[Circuit design data]

————————

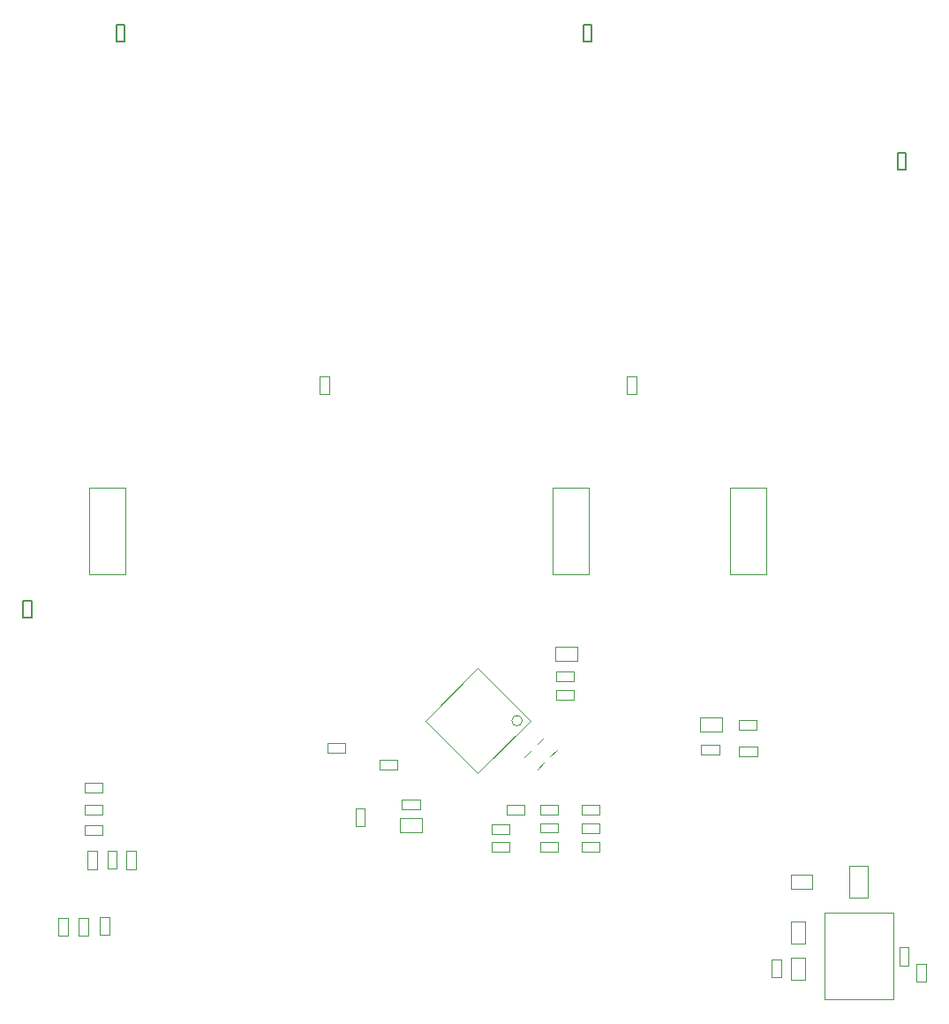
<source format=gbr>
%TF.GenerationSoftware,Altium Limited,Altium Designer,19.0.10 (269)*%
G04 Layer_Color=16711935*
%FSLAX26Y26*%
%MOIN*%
%TF.FileFunction,Other,Mechanical_13*%
%TF.Part,Single*%
G01*
G75*
%TA.AperFunction,NonConductor*%
%ADD77C,0.005000*%
%ADD79C,0.003937*%
D77*
X398252Y1846504D02*
X429748D01*
Y1909496D01*
X398252D02*
X429748D01*
X398252Y1846504D02*
Y1909496D01*
Y1846504D02*
X429748D01*
Y1909496D01*
X398252D02*
X429748D01*
X398252Y1846504D02*
Y1909496D01*
X-1364748Y1846504D02*
X-1333252D01*
Y1909496D01*
X-1364748D02*
X-1333252D01*
X-1364748Y1846504D02*
Y1909496D01*
Y1846504D02*
X-1333252D01*
Y1909496D01*
X-1364748D02*
X-1333252D01*
X-1364748Y1846504D02*
Y1909496D01*
X1584252Y1363504D02*
X1615748D01*
Y1426496D01*
X1584252D02*
X1615748D01*
X1584252Y1363504D02*
Y1426496D01*
Y1363504D02*
X1615748D01*
Y1426496D01*
X1584252D02*
X1615748D01*
X1584252Y1363504D02*
Y1426496D01*
X-1716748Y-324496D02*
Y-261504D01*
X-1685252D01*
Y-324496D02*
Y-261504D01*
X-1716748Y-324496D02*
X-1685252D01*
X-1716748D02*
Y-261504D01*
X-1685252D01*
Y-324496D02*
Y-261504D01*
X-1716748Y-324496D02*
X-1685252D01*
D79*
X167231Y-715000D02*
G03*
X167231Y-715000I-19685J0D01*
G01*
X224136Y-899191D02*
X249190Y-874136D01*
X176810Y-851865D02*
X201865Y-826809D01*
X272135Y-850474D02*
X297190Y-825419D01*
X224810Y-803148D02*
X249864Y-778093D01*
X-566976Y-799283D02*
X-500047D01*
X-566976Y-834716D02*
X-500047D01*
X-566976D02*
Y-799283D01*
X-500047Y-834716D02*
Y-799283D01*
X597717Y516535D02*
Y583465D01*
X562284Y516535D02*
Y583465D01*
X597717D01*
X562284Y516535D02*
X597717D01*
X-562283D02*
Y583465D01*
X-597716Y516535D02*
Y583465D01*
X-562283D01*
X-597716Y516535D02*
X-562283D01*
X952480Y-163386D02*
X1087520D01*
X952480Y163386D02*
X1087520D01*
X952480Y-163386D02*
Y163386D01*
X1087520Y-163386D02*
Y163386D01*
X1309079Y-1438614D02*
X1568921D01*
X1309079Y-1765386D02*
X1568921D01*
Y-1438614D01*
X1309079Y-1765386D02*
Y-1438614D01*
X1470449Y-1384039D02*
Y-1263961D01*
X1401551Y-1384039D02*
Y-1263961D01*
Y-1384039D02*
X1470449D01*
X1401551Y-1263961D02*
X1470449D01*
X1180661Y-1348575D02*
Y-1295425D01*
X1263339Y-1348575D02*
Y-1295425D01*
X1180661D02*
X1263339D01*
X1180661Y-1348575D02*
X1263339D01*
X1181425Y-1472661D02*
X1234575D01*
X1181425Y-1555339D02*
X1234575D01*
Y-1472661D01*
X1181425Y-1555339D02*
Y-1472661D01*
X1626717Y-1637953D02*
Y-1571024D01*
X1591284Y-1637953D02*
Y-1571024D01*
X1626717D01*
X1591284Y-1637953D02*
X1626717D01*
X1690717Y-1698465D02*
Y-1631535D01*
X1655284Y-1698465D02*
Y-1631535D01*
X1690717D01*
X1655284Y-1698465D02*
X1690717D01*
X1182425Y-1609661D02*
X1235575D01*
X1182425Y-1692339D02*
X1235575D01*
Y-1609661D01*
X1182425Y-1692339D02*
Y-1609661D01*
X1107299Y-1681937D02*
Y-1615008D01*
X1144701Y-1681937D02*
Y-1615008D01*
X1107299Y-1681937D02*
X1144701D01*
X1107299Y-1615008D02*
X1144701D01*
X843535Y-807283D02*
X910465D01*
X843535Y-842716D02*
X910465D01*
X843535D02*
Y-807283D01*
X910465Y-842716D02*
Y-807283D01*
X1053874Y-849717D02*
Y-814284D01*
X986945Y-849717D02*
Y-814284D01*
Y-849717D02*
X1053874D01*
X986945Y-814284D02*
X1053874D01*
X1051465Y-748717D02*
Y-713284D01*
X984535Y-748717D02*
Y-713284D01*
Y-748717D02*
X1051465D01*
X984535Y-713284D02*
X1051465D01*
X922339Y-756575D02*
Y-703425D01*
X839661Y-756575D02*
Y-703425D01*
Y-756575D02*
X922339D01*
X839661Y-703425D02*
X922339D01*
X291661Y-490575D02*
Y-437425D01*
X374339Y-490575D02*
Y-437425D01*
X291661D02*
X374339D01*
X291661Y-490575D02*
X374339D01*
X295063Y-528266D02*
X361992D01*
X295063Y-565667D02*
X361992D01*
X295063D02*
Y-528266D01*
X361992Y-565667D02*
Y-528266D01*
X294536Y-599299D02*
X361465D01*
X294536Y-636701D02*
X361465D01*
X294536D02*
Y-599299D01*
X361465Y-636701D02*
Y-599299D01*
X-197656Y-715000D02*
X0Y-517344D01*
Y-912656D02*
X197656Y-715000D01*
X-197656D02*
X0Y-912656D01*
Y-517344D02*
X197656Y-715000D01*
X174465Y-1067716D02*
Y-1032283D01*
X107535Y-1067716D02*
Y-1032283D01*
Y-1067716D02*
X174465D01*
X107535Y-1032283D02*
X174465D01*
X50535Y-1142813D02*
Y-1107380D01*
X117464Y-1142813D02*
Y-1107380D01*
X50535D02*
X117464D01*
X50535Y-1142813D02*
X117464D01*
X117465Y-1208701D02*
Y-1171299D01*
X50535Y-1208701D02*
Y-1171299D01*
Y-1208701D02*
X117465D01*
X50535Y-1171299D02*
X117465D01*
X235480Y-1137677D02*
Y-1102244D01*
X302409Y-1137677D02*
Y-1102244D01*
X235480D02*
X302409D01*
X235480Y-1137677D02*
X302409D01*
X302409Y-1067716D02*
Y-1032283D01*
X235480Y-1067716D02*
Y-1032283D01*
Y-1067716D02*
X302409D01*
X235480Y-1032283D02*
X302409D01*
X302409Y-1208661D02*
Y-1171260D01*
X235480Y-1208661D02*
Y-1171260D01*
Y-1208661D02*
X302409D01*
X235480Y-1171260D02*
X302409D01*
X391535Y-1207717D02*
Y-1172284D01*
X458465Y-1207717D02*
Y-1172284D01*
X391535D02*
X458465D01*
X391535Y-1207717D02*
X458465D01*
Y-1138701D02*
Y-1101299D01*
X391536Y-1138701D02*
Y-1101299D01*
Y-1138701D02*
X458465D01*
X391536Y-1101299D02*
X458465D01*
X-426283Y-1111465D02*
Y-1044535D01*
X-461716Y-1111465D02*
Y-1044535D01*
X-426283D01*
X-461716Y-1111465D02*
X-426283D01*
X-369976Y-864283D02*
X-303047D01*
X-369976Y-899716D02*
X-303047D01*
X-369976D02*
Y-864283D01*
X-303047Y-899716D02*
Y-864283D01*
X-1547299Y-1524992D02*
Y-1458063D01*
X-1584701Y-1524992D02*
Y-1458063D01*
X-1547299D01*
X-1584701Y-1524992D02*
X-1547299D01*
X-1470299Y-1524937D02*
Y-1458008D01*
X-1507701Y-1524937D02*
Y-1458008D01*
X-1470299D01*
X-1507701Y-1524937D02*
X-1470299D01*
X-1391299Y-1523937D02*
Y-1457008D01*
X-1428701Y-1523937D02*
Y-1457008D01*
X-1391299D01*
X-1428701Y-1523937D02*
X-1391299D01*
X-1483465Y-1144717D02*
X-1416535D01*
X-1483465Y-1109284D02*
X-1416535D01*
Y-1144717D02*
Y-1109284D01*
X-1483465Y-1144717D02*
Y-1109284D01*
Y-1068717D02*
X-1416535D01*
X-1483465Y-1033284D02*
X-1416535D01*
Y-1068717D02*
Y-1033284D01*
X-1483465Y-1068717D02*
Y-1033284D01*
Y-985717D02*
X-1416535D01*
X-1483465Y-950284D02*
X-1416535D01*
Y-985717D02*
Y-950284D01*
X-1483465Y-985717D02*
Y-950284D01*
X-1473221Y-1274465D02*
Y-1207535D01*
X-1437788Y-1274465D02*
Y-1207535D01*
X-1473221Y-1274465D02*
X-1437788D01*
X-1473221Y-1207535D02*
X-1437788D01*
X-1326717Y-1274465D02*
Y-1207535D01*
X-1291284Y-1274465D02*
Y-1207535D01*
X-1326717Y-1274465D02*
X-1291284D01*
X-1326717Y-1207535D02*
X-1291284D01*
X391535Y-1032283D02*
X458465D01*
X391535Y-1067716D02*
X458465D01*
X391535D02*
Y-1032283D01*
X458465Y-1067716D02*
Y-1032283D01*
X-1398717Y-1273976D02*
Y-1207047D01*
X-1363284Y-1273976D02*
Y-1207047D01*
X-1398717Y-1273976D02*
X-1363284D01*
X-1398717Y-1207047D02*
X-1363284D01*
X-286465Y-1048777D02*
X-219535D01*
X-286465Y-1013344D02*
X-219535D01*
Y-1048777D02*
Y-1013344D01*
X-286465Y-1048777D02*
Y-1013344D01*
X-293677Y-1134575D02*
Y-1081425D01*
X-211000Y-1134575D02*
Y-1081425D01*
X-293677D02*
X-211000D01*
X-293677Y-1134575D02*
X-211000D01*
X-1332480Y-163386D02*
Y163386D01*
X-1467520Y-163386D02*
Y163386D01*
X-1332480D01*
X-1467520Y-163386D02*
X-1332480D01*
X417520D02*
Y163386D01*
X282480Y-163386D02*
Y163386D01*
X417520D01*
X282480Y-163386D02*
X417520D01*
%TF.MD5,6bf0f5602a4005e544256acb4841ae5b*%
M02*

</source>
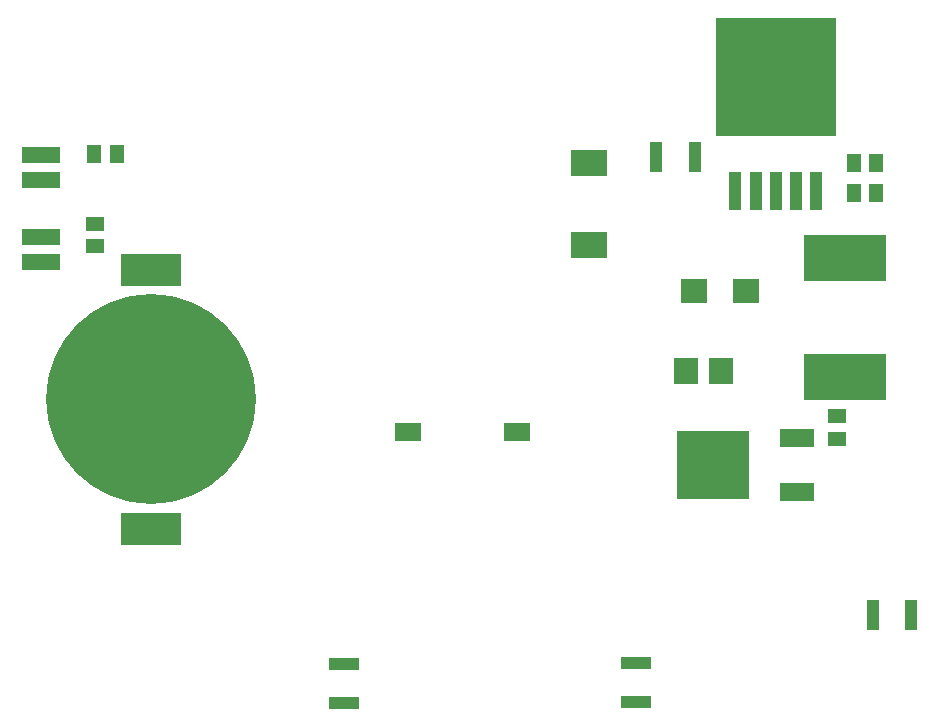
<source format=gtp>
G04*
G04 #@! TF.GenerationSoftware,Altium Limited,Altium Designer,19.1.8 (144)*
G04*
G04 Layer_Color=8421504*
%FSLAX24Y24*%
%MOIN*%
G70*
G01*
G75*
%ADD24R,0.0400X0.1260*%
%ADD25R,0.4000X0.3976*%
%ADD26R,0.0787X0.0866*%
%ADD27R,0.0858X0.0835*%
%ADD28R,0.0512X0.0591*%
%ADD29R,0.0591X0.0512*%
%ADD30R,0.2756X0.1575*%
%ADD31R,0.1260X0.0551*%
%ADD32R,0.2000X0.1098*%
%ADD33C,0.7000*%
%ADD34R,0.0433X0.1024*%
%ADD35R,0.1181X0.0630*%
%ADD36R,0.2441X0.2283*%
%ADD37R,0.1024X0.0433*%
%ADD38R,0.1240X0.0866*%
%ADD39R,0.0858X0.0630*%
D24*
X24714Y33064D02*
D03*
X25384D02*
D03*
X26054D02*
D03*
X26724D02*
D03*
X27394D02*
D03*
D25*
X26054Y36880D02*
D03*
D26*
X23062Y27048D02*
D03*
X24243D02*
D03*
D27*
X25060Y29727D02*
D03*
X23316D02*
D03*
D28*
X28653Y34003D02*
D03*
X29401D02*
D03*
X4095Y34284D02*
D03*
X3347D02*
D03*
X29401Y32992D02*
D03*
X28653D02*
D03*
D29*
X28087Y25558D02*
D03*
Y24810D02*
D03*
X3355Y31225D02*
D03*
Y31973D02*
D03*
D30*
X28360Y26879D02*
D03*
Y30816D02*
D03*
D31*
X1575Y30681D02*
D03*
Y31524D02*
D03*
Y33437D02*
D03*
Y34280D02*
D03*
D32*
X5229Y30439D02*
D03*
Y21790D02*
D03*
D33*
Y26115D02*
D03*
D34*
X22057Y34204D02*
D03*
X23356D02*
D03*
X29282Y18944D02*
D03*
X30581D02*
D03*
D35*
X26755Y24844D02*
D03*
Y23041D02*
D03*
D36*
X23979Y23943D02*
D03*
D37*
X21400Y17339D02*
D03*
Y16039D02*
D03*
X11658Y17290D02*
D03*
Y15991D02*
D03*
D38*
X19838Y31253D02*
D03*
Y34009D02*
D03*
D39*
X17426Y25018D02*
D03*
X13804D02*
D03*
M02*

</source>
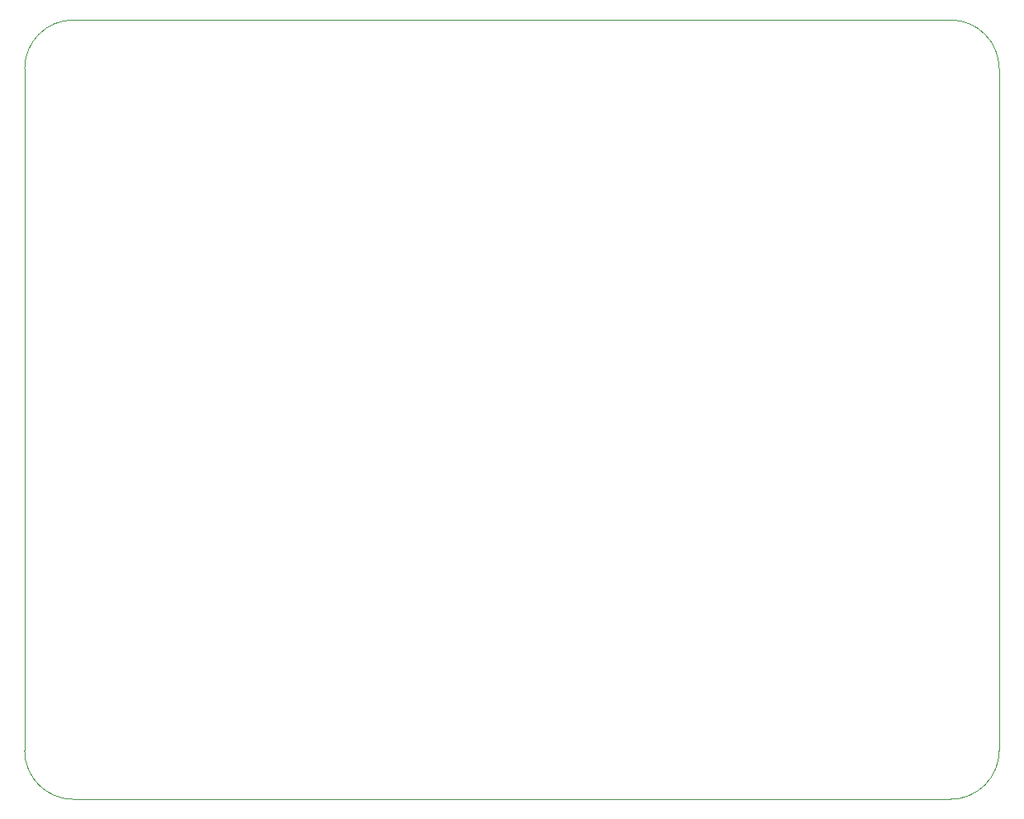
<source format=gbr>
%TF.GenerationSoftware,KiCad,Pcbnew,9.0.1*%
%TF.CreationDate,2025-05-04T12:18:18+03:30*%
%TF.ProjectId,sstc-v3,73737463-2d76-4332-9e6b-696361645f70,rev?*%
%TF.SameCoordinates,Original*%
%TF.FileFunction,Profile,NP*%
%FSLAX46Y46*%
G04 Gerber Fmt 4.6, Leading zero omitted, Abs format (unit mm)*
G04 Created by KiCad (PCBNEW 9.0.1) date 2025-05-04 12:18:18*
%MOMM*%
%LPD*%
G01*
G04 APERTURE LIST*
%TA.AperFunction,Profile*%
%ADD10C,0.050000*%
%TD*%
G04 APERTURE END LIST*
D10*
X107000000Y-92000000D02*
X17000000Y-92000000D01*
X12000000Y-87000000D02*
X12000000Y-17000000D01*
X17000000Y-12000000D02*
X107000000Y-12000000D01*
X107000000Y-12000000D02*
G75*
G02*
X112000000Y-17000000I0J-5000000D01*
G01*
X12000000Y-17000000D02*
G75*
G02*
X17000000Y-12000000I5000000J0D01*
G01*
X17000000Y-92000000D02*
G75*
G02*
X12000000Y-87000000I0J5000000D01*
G01*
X112000000Y-17000000D02*
X112000000Y-87000000D01*
X112000000Y-87000000D02*
G75*
G02*
X107000000Y-92000000I-5000000J0D01*
G01*
M02*

</source>
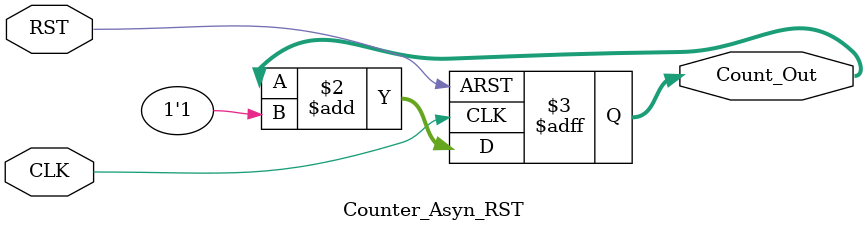
<source format=v>
module Counter_Asyn_RST(
	input							CLK,
	input							RST,
	output	reg	[7:0]		Count_Out
);

always @(posedge CLK or posedge RST)
begin
	if (RST)
		Count_Out <= 8'b00000000;
	else
		Count_Out <= Count_Out + 1'b1;
end

endmodule 
</source>
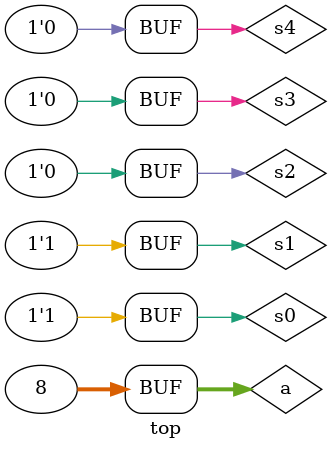
<source format=v>
`include "barrelshift32.v"

module top();

reg [31:0]a;
reg s0,s1,s2,s3,s4;
wire [31:0]out;

barrelshift32 abc(a,s0,s1,s2,s3,s4,out);

initial
begin

a=32'd8;
s4=1'b0;
s3=1'b0;
s2=1'b0;
s1=1'b1;
s0=1'b1;

//initial
$monitor ($time,"a=%b,s4=%b,s3=%b,s2=%b,s1=%b,s0=%b,out=%d",a,s4,s3,s2,s1,s0,out);
end
endmodule



</source>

————————

What is expected: Please give again the lines above between the line holding "X-1391299Y-1523937D02*" and the line holding "X417520D02*", inclusive, exactly as they are and with nothing added.

Response to this task:
X-1391299Y-1523937D02*
Y-1457008D01*
X-1428701Y-1523937D02*
Y-1457008D01*
X-1391299D01*
X-1428701Y-1523937D02*
X-1391299D01*
X-1483465Y-1144717D02*
X-1416535D01*
X-1483465Y-1109284D02*
X-1416535D01*
Y-1144717D02*
Y-1109284D01*
X-1483465Y-1144717D02*
Y-1109284D01*
Y-1068717D02*
X-1416535D01*
X-1483465Y-1033284D02*
X-1416535D01*
Y-1068717D02*
Y-1033284D01*
X-1483465Y-1068717D02*
Y-1033284D01*
Y-985717D02*
X-1416535D01*
X-1483465Y-950284D02*
X-1416535D01*
Y-985717D02*
Y-950284D01*
X-1483465Y-985717D02*
Y-950284D01*
X-1473221Y-1274465D02*
Y-1207535D01*
X-1437788Y-1274465D02*
Y-1207535D01*
X-1473221Y-1274465D02*
X-1437788D01*
X-1473221Y-1207535D02*
X-1437788D01*
X-1326717Y-1274465D02*
Y-1207535D01*
X-1291284Y-1274465D02*
Y-1207535D01*
X-1326717Y-1274465D02*
X-1291284D01*
X-1326717Y-1207535D02*
X-1291284D01*
X391535Y-1032283D02*
X458465D01*
X391535Y-1067716D02*
X458465D01*
X391535D02*
Y-1032283D01*
X458465Y-1067716D02*
Y-1032283D01*
X-1398717Y-1273976D02*
Y-1207047D01*
X-1363284Y-1273976D02*
Y-1207047D01*
X-1398717Y-1273976D02*
X-1363284D01*
X-1398717Y-1207047D02*
X-1363284D01*
X-286465Y-1048777D02*
X-219535D01*
X-286465Y-1013344D02*
X-219535D01*
Y-1048777D02*
Y-1013344D01*
X-286465Y-1048777D02*
Y-1013344D01*
X-293677Y-1134575D02*
Y-1081425D01*
X-211000Y-1134575D02*
Y-1081425D01*
X-293677D02*
X-211000D01*
X-293677Y-1134575D02*
X-211000D01*
X-1332480Y-163386D02*
Y163386D01*
X-1467520Y-163386D02*
Y163386D01*
X-1332480D01*
X-1467520Y-163386D02*
X-1332480D01*
X417520D02*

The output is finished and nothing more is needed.